How can I prefix ordered list item numbers with a static string using CSS?
I want this HTML:
<ol style="list-style:decimal;">
<li>Apples</li>
开发者_如何学运维<li>Oranges</li>
</ol>
to render like this:
Q1. Apples
Q2. Oranges
Ie, I want to prefix "Q" to each number.
I've tried CSS like this:
ol li::before {
content: "Q";
}
but that renders like this:
1. QApples
2. QOranges
I've also tried using list-style: numbered inside;
, but that just shifts the list to the right with the same results. I can't find any way to reference the numbers in order to style them with CSS. This seems like such a simple, common scenario, yet I can't find any way to accomplish it with straightforward CSS (without CSS counters, JavaScript, etc).

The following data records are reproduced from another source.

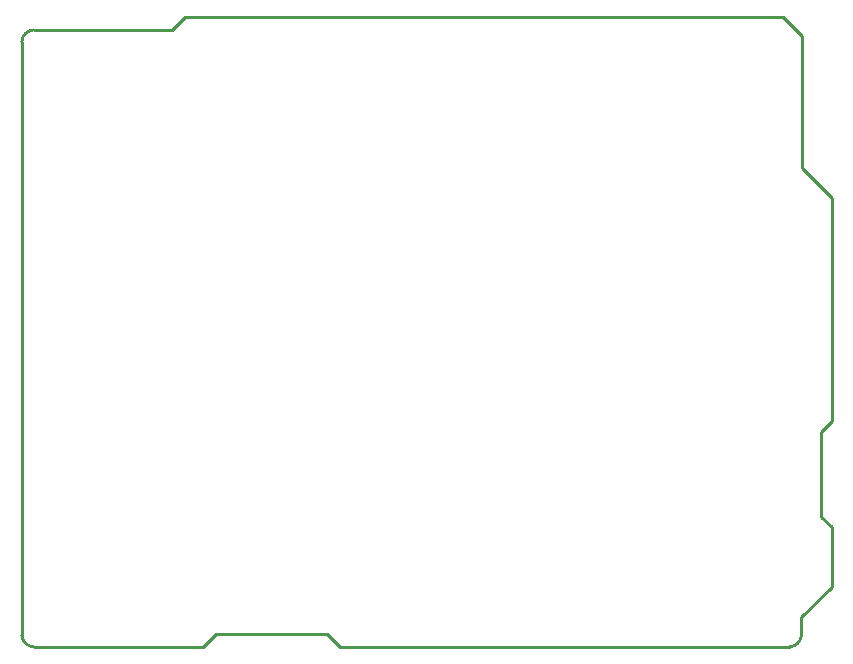
<source format=gm1>
G04*
G04 #@! TF.GenerationSoftware,Altium Limited,Altium Designer,18.0.12 (696)*
G04*
G04 Layer_Color=16711935*
%FSLAX44Y44*%
%MOMM*%
G71*
G01*
G75*
%ADD12C,0.2540*%
D12*
X0Y10000D02*
G03*
X10000Y0I10000J0D01*
G01*
Y522000D02*
G03*
X0Y512000I0J-10000D01*
G01*
X650000Y0D02*
G03*
X660000Y10000I0J10000D01*
G01*
X685800Y50800D02*
Y101200D01*
X677000Y110000D02*
X685800Y101200D01*
X685800Y190800D02*
Y355000D01*
X677000Y182000D02*
X685800Y190800D01*
X269000Y0D02*
X650000D01*
X258000Y11000D02*
X269000Y0D01*
X10000Y-0D02*
X153000D01*
X164000Y11000D01*
X10000Y522000D02*
X127000D01*
X138400Y533400D01*
X140000D01*
X685800Y355000D02*
X685800Y355000D01*
Y379600D01*
X660400Y405000D02*
X685800Y379600D01*
X660400Y405000D02*
Y406400D01*
X660000Y25000D02*
X685800Y50800D01*
X660000Y20000D02*
Y25000D01*
Y10000D02*
Y20000D01*
X660400Y515000D02*
Y517100D01*
X644100Y533400D02*
X660400Y517100D01*
X642500Y533400D02*
X644100D01*
X164000Y11000D02*
X258000D01*
X140000Y533400D02*
X642500Y533400D01*
X677000Y110000D02*
Y182000D01*
X660400Y406400D02*
Y515000D01*
X-0Y10000D02*
X0Y512000D01*
M02*

</source>
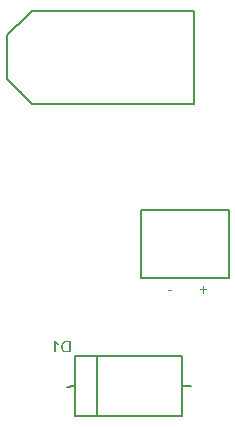
<source format=gbr>
G04*
G04 #@! TF.GenerationSoftware,Altium Limited,Altium Designer,23.4.1 (23)*
G04*
G04 Layer_Color=32896*
%FSLAX44Y44*%
%MOMM*%
G71*
G04*
G04 #@! TF.SameCoordinates,01B2709E-CF7D-401B-80F6-C698A41CF17C*
G04*
G04*
G04 #@! TF.FilePolarity,Positive*
G04*
G01*
G75*
%ADD12C,0.2000*%
G36*
X171778Y191792D02*
X174428D01*
Y190678D01*
X171778D01*
Y188000D01*
X170650D01*
Y190678D01*
X168000D01*
Y191792D01*
X170650D01*
Y194442D01*
X171778D01*
Y191792D01*
D02*
G37*
G36*
X144707Y190000D02*
X141000D01*
Y191198D01*
X144707D01*
Y190000D01*
D02*
G37*
G36*
X45988Y147659D02*
X46143Y147434D01*
X46326Y147208D01*
X46495Y147011D01*
X46664Y146841D01*
X46791Y146700D01*
X46848Y146658D01*
X46890Y146616D01*
X46904Y146602D01*
X46918Y146588D01*
X47214Y146348D01*
X47510Y146123D01*
X47792Y145925D01*
X48074Y145770D01*
X48314Y145629D01*
X48412Y145573D01*
X48497Y145530D01*
X48567Y145488D01*
X48624Y145474D01*
X48652Y145446D01*
X48666D01*
Y144290D01*
X48455Y144375D01*
X48243Y144473D01*
X48032Y144572D01*
X47834Y144670D01*
X47665Y144755D01*
X47524Y144826D01*
X47440Y144882D01*
X47425Y144896D01*
X47411D01*
X47158Y145051D01*
X46932Y145206D01*
X46735Y145347D01*
X46580Y145474D01*
X46439Y145573D01*
X46354Y145657D01*
X46284Y145714D01*
X46270Y145728D01*
Y138101D01*
X45071D01*
Y147899D01*
X45847D01*
X45988Y147659D01*
D02*
G37*
G36*
X58929Y138101D02*
X55419D01*
X55094Y138115D01*
X54798Y138130D01*
X54530Y138158D01*
X54305Y138186D01*
X54107Y138214D01*
X53966Y138228D01*
X53924Y138242D01*
X53882Y138256D01*
X53854D01*
X53600Y138327D01*
X53374Y138411D01*
X53177Y138482D01*
X53008Y138567D01*
X52867Y138637D01*
X52768Y138693D01*
X52712Y138736D01*
X52684Y138750D01*
X52500Y138877D01*
X52345Y139032D01*
X52190Y139173D01*
X52063Y139314D01*
X51951Y139440D01*
X51866Y139539D01*
X51810Y139610D01*
X51796Y139638D01*
X51655Y139863D01*
X51514Y140103D01*
X51401Y140329D01*
X51316Y140554D01*
X51232Y140751D01*
X51175Y140907D01*
X51161Y140963D01*
X51147Y141005D01*
X51133Y141033D01*
Y141048D01*
X51048Y141386D01*
X50978Y141724D01*
X50936Y142049D01*
X50893Y142359D01*
X50879Y142626D01*
Y142739D01*
X50865Y142838D01*
Y142908D01*
Y142979D01*
Y143007D01*
Y143021D01*
X50879Y143500D01*
X50922Y143938D01*
X50992Y144332D01*
X51020Y144515D01*
X51062Y144670D01*
X51105Y144826D01*
X51133Y144952D01*
X51161Y145065D01*
X51203Y145164D01*
X51218Y145248D01*
X51246Y145305D01*
X51260Y145333D01*
Y145347D01*
X51415Y145714D01*
X51598Y146038D01*
X51796Y146320D01*
X51979Y146559D01*
X52148Y146757D01*
X52289Y146898D01*
X52345Y146940D01*
X52388Y146982D01*
X52402Y146996D01*
X52416Y147011D01*
X52641Y147194D01*
X52881Y147335D01*
X53121Y147462D01*
X53346Y147560D01*
X53544Y147631D01*
X53699Y147673D01*
X53755Y147701D01*
X53797D01*
X53825Y147716D01*
X53840D01*
X54079Y147758D01*
X54361Y147800D01*
X54643Y147828D01*
X54925Y147842D01*
X55179Y147856D01*
X58929D01*
Y138101D01*
D02*
G37*
%LPC*%
G36*
X57632Y146700D02*
X55376D01*
X55193Y146686D01*
X55010D01*
X54840Y146672D01*
X54559Y146630D01*
X54333Y146602D01*
X54150Y146559D01*
X54023Y146517D01*
X53952Y146503D01*
X53924Y146489D01*
X53671Y146362D01*
X53431Y146207D01*
X53219Y146024D01*
X53036Y145841D01*
X52895Y145671D01*
X52782Y145530D01*
X52754Y145474D01*
X52726Y145432D01*
X52698Y145403D01*
Y145389D01*
X52613Y145234D01*
X52529Y145051D01*
X52402Y144685D01*
X52317Y144290D01*
X52247Y143909D01*
X52233Y143740D01*
X52218Y143571D01*
X52204Y143430D01*
Y143303D01*
X52190Y143190D01*
Y143120D01*
Y143063D01*
Y143049D01*
X52204Y142655D01*
X52233Y142288D01*
X52275Y141964D01*
X52317Y141682D01*
X52345Y141569D01*
X52374Y141470D01*
X52402Y141372D01*
X52416Y141301D01*
X52430Y141245D01*
X52444Y141203D01*
X52458Y141174D01*
Y141160D01*
X52557Y140892D01*
X52670Y140653D01*
X52797Y140441D01*
X52909Y140258D01*
X53008Y140117D01*
X53092Y140019D01*
X53149Y139962D01*
X53163Y139934D01*
X53304Y139821D01*
X53445Y139722D01*
X53586Y139638D01*
X53727Y139553D01*
X53854Y139497D01*
X53952Y139455D01*
X54023Y139440D01*
X54051Y139426D01*
X54263Y139370D01*
X54516Y139328D01*
X54770Y139299D01*
X55010Y139285D01*
X55221Y139271D01*
X55320Y139257D01*
X57632D01*
Y146700D01*
D02*
G37*
%LPD*%
D12*
X5000Y372000D02*
Y374250D01*
X28500Y348250D02*
X31000Y348290D01*
X28250Y427000D02*
X31000Y427030D01*
X4750Y401000D02*
Y404000D01*
X31000Y427030D02*
X163620D01*
Y348290D02*
Y427030D01*
X31000Y348290D02*
X163620D01*
X14188Y360563D02*
X17313Y357438D01*
X13897Y415407D02*
X16506Y417992D01*
X4750Y401000D02*
X5000Y374250D01*
X14188Y360563D02*
X26500Y348250D01*
X28500D01*
X5000Y369750D02*
X14188Y360563D01*
X5000Y369750D02*
Y372000D01*
X13897Y415407D02*
X25750Y427000D01*
X28250D01*
X4750Y406500D02*
X25750Y427000D01*
X4750Y404000D02*
Y406500D01*
X62480Y84610D02*
Y135000D01*
X55361Y109277D02*
X61480Y109360D01*
X81000Y134000D02*
X81280Y84610D01*
X154300Y110000D02*
X160365Y110000D01*
X62480Y84610D02*
X153000D01*
Y135000D01*
X62480D02*
X153000D01*
X118500Y201250D02*
X192500D01*
Y258750D01*
X118500D02*
X192500D01*
X118500Y201250D02*
Y258750D01*
M02*

</source>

The only pure CSS way is with counters:
ol {
counter-reset: item;
list-style-type: none;
}
ol li:before {
content: 'Q' counter(item, decimal) '. ';
counter-increment: item;
}
You cannot achieve this besides using CSS counters (which were designed specifically for such use cases!) or JavaScript.
By the way, it's decimal
, not numbered
.
There is a, fragile, non-counter method, but it's prone to breaking:
ol {
list-style-type: decimal;
margin: 0 0 0 2em;
}
li {
position: relative;
}
ol li:first-letter {
color: #f90;
float: left;
position: relative;
margin-left: -2em;
}
JS Fiddle demo.
Given this HTML:
<ol class="q">
<li>Apples</li>
<li>Oranges</li>
</ol>
you could (1) use the @counter-style
CSS at-rule:
@counter-style q {
system: extends decimal;
prefix: "Q";
}
ol.q {
list-style: q;
}
(See W3C: CSS Counter Styles Level 3: 3.1.7. Building from Existing Counter Styles: the extends system.) or (2) use CSS counters and the ::marker
CSS pseudo-element:
ol.q {
counter-reset: q;
}
ol.q > li {
counter-increment: q;
}
ol.q > li::marker {
content: "Q" counter(q) ". ";
}
Either way, you could set the list-style-position
CSS property via the list-style
CSS shorthand property to the value inside
in order to make the rendered HTML appear like that of BoltClock's answer.
HTML edits: I removed style="list-style:decimal;"
because I think that's the default for ol
elements. I added class="q"
so that the styling only applies to specific lists. I indented each li
element by two spaces because I prefer that style.